■ **ACTIVITY**:
Below are lines of data; restate word for word those running from the line containing "cual nos permite expresarnos de manera má" to the line containing "energierekening.", inclusive, and no others.

■ **Records drawn from a dataset**:

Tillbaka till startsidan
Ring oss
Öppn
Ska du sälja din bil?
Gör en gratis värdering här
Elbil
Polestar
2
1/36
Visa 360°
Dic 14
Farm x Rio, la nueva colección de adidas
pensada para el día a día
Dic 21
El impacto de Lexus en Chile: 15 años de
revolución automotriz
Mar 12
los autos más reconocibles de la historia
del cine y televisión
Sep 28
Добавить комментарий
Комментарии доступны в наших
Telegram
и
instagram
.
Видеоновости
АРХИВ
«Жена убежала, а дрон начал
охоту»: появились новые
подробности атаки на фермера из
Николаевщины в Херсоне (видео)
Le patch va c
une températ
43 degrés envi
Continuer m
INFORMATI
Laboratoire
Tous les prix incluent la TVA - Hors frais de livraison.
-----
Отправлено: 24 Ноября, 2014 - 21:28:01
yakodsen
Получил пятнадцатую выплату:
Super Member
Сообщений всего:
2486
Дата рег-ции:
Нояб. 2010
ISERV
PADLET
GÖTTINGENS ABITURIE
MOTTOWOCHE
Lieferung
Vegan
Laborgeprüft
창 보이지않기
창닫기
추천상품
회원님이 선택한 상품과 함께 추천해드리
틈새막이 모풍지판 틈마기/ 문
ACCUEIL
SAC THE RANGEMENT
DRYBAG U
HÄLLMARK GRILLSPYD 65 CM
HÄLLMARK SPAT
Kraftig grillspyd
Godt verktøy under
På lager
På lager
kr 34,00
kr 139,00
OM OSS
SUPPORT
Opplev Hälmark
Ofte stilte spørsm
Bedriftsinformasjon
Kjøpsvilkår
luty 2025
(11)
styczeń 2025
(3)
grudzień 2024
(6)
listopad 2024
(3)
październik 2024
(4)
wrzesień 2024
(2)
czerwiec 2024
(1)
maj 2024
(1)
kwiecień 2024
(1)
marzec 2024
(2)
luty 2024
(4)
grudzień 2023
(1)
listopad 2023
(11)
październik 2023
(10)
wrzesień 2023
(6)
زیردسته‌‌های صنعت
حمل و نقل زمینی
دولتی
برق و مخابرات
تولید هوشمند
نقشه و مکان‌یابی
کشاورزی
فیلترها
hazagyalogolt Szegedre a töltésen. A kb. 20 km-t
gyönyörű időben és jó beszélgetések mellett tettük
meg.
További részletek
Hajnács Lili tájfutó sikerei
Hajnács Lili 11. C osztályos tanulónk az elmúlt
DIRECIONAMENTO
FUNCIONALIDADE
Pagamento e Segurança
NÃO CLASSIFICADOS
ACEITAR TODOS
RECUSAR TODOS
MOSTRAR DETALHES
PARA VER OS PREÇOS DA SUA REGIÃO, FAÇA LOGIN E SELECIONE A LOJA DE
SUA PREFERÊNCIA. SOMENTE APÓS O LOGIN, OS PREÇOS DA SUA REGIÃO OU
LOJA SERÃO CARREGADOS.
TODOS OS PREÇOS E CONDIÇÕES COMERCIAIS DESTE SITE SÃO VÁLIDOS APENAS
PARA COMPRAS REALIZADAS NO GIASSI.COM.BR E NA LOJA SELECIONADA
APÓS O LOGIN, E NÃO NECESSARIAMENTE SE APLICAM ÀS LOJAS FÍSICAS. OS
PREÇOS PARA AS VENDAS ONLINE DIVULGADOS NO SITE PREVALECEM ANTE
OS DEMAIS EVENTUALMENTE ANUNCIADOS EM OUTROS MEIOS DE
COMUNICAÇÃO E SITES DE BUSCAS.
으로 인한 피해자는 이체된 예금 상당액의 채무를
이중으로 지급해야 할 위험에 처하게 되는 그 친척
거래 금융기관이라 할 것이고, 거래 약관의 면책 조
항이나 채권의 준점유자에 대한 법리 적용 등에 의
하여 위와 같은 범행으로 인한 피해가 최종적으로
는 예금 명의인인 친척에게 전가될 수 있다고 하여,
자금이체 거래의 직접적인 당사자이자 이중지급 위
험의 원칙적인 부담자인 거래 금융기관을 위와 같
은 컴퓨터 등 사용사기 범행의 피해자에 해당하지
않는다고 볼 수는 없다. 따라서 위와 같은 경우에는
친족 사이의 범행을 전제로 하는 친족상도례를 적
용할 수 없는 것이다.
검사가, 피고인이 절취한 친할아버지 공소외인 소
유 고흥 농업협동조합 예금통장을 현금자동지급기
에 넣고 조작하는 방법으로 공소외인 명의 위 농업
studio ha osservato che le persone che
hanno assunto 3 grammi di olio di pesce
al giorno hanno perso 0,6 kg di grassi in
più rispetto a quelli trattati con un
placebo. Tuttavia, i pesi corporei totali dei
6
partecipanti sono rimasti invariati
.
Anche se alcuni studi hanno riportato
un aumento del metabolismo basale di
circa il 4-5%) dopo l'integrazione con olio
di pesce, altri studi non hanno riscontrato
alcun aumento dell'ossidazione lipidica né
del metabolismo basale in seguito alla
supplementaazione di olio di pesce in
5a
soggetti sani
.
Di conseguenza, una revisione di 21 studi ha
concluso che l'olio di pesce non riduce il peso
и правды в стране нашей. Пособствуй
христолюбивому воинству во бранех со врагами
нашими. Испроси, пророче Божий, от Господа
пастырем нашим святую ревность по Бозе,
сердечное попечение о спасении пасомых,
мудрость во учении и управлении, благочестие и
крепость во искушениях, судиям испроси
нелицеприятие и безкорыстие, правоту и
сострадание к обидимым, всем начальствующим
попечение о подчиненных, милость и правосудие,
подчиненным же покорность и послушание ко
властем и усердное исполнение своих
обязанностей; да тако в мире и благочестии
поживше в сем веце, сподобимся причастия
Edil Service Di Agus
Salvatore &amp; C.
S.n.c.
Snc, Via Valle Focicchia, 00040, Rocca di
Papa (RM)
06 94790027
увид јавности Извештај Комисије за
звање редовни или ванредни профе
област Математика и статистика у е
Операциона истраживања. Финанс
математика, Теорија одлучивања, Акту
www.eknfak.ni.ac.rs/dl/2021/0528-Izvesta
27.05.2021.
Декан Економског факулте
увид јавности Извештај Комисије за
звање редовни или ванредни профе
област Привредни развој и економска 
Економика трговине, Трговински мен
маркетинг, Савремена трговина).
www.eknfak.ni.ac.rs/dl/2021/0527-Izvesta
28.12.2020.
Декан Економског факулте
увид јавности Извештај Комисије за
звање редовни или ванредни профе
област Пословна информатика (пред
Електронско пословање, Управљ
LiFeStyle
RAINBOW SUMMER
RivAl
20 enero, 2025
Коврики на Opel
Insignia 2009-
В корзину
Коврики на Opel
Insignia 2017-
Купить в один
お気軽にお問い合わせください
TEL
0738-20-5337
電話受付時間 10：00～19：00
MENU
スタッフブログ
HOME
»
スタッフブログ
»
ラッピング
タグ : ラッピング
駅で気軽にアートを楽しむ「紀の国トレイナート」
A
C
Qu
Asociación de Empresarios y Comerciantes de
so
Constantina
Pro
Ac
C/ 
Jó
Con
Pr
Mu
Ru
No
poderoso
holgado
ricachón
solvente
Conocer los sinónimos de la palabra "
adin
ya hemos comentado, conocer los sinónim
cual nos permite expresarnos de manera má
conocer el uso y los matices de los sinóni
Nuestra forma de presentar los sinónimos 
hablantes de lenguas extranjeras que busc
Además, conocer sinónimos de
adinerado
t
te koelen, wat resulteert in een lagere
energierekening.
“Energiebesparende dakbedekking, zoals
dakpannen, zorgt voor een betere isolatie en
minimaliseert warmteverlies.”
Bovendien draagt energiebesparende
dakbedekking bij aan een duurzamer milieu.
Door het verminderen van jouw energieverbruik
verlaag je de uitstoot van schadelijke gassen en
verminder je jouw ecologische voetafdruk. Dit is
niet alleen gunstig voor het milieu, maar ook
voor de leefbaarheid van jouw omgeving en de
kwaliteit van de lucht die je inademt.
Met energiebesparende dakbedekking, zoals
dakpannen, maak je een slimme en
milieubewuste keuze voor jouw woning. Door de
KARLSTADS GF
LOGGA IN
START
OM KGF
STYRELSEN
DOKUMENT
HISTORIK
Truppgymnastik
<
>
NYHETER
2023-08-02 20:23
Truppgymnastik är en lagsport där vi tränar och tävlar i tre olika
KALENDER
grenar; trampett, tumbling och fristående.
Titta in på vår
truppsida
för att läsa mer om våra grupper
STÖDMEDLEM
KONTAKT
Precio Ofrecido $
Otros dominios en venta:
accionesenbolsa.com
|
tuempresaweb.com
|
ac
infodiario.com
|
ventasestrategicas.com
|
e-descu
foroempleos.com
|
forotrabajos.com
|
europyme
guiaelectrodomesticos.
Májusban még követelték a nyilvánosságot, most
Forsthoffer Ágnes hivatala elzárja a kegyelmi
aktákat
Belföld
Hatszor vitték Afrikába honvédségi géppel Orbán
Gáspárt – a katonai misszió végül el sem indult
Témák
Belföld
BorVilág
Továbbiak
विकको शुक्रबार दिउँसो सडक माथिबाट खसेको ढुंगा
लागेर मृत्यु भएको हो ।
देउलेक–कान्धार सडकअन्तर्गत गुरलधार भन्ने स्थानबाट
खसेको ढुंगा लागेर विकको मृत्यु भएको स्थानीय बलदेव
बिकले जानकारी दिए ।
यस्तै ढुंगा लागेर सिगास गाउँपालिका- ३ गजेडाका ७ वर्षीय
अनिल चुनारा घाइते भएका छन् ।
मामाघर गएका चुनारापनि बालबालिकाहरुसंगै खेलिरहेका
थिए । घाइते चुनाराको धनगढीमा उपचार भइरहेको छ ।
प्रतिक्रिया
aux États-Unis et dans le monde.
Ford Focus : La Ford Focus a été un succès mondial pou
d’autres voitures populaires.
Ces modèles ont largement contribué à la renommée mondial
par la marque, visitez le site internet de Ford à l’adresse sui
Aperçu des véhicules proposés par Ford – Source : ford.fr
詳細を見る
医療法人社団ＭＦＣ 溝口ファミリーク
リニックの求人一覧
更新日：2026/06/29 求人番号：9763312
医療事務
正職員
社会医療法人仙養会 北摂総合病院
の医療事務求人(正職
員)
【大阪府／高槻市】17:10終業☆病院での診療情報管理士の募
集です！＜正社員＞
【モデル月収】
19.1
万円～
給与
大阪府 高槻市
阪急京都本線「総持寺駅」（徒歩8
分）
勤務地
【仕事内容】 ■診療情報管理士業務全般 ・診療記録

■ **ANSWER TO THIS EXERCISE**:
cual nos permite expresarnos de manera má
conocer el uso y los matices de los sinóni
Nuestra forma de presentar los sinónimos 
hablantes de lenguas extranjeras que busc
Además, conocer sinónimos de
adinerado
t
te koelen, wat resulteert in een lagere
energierekening.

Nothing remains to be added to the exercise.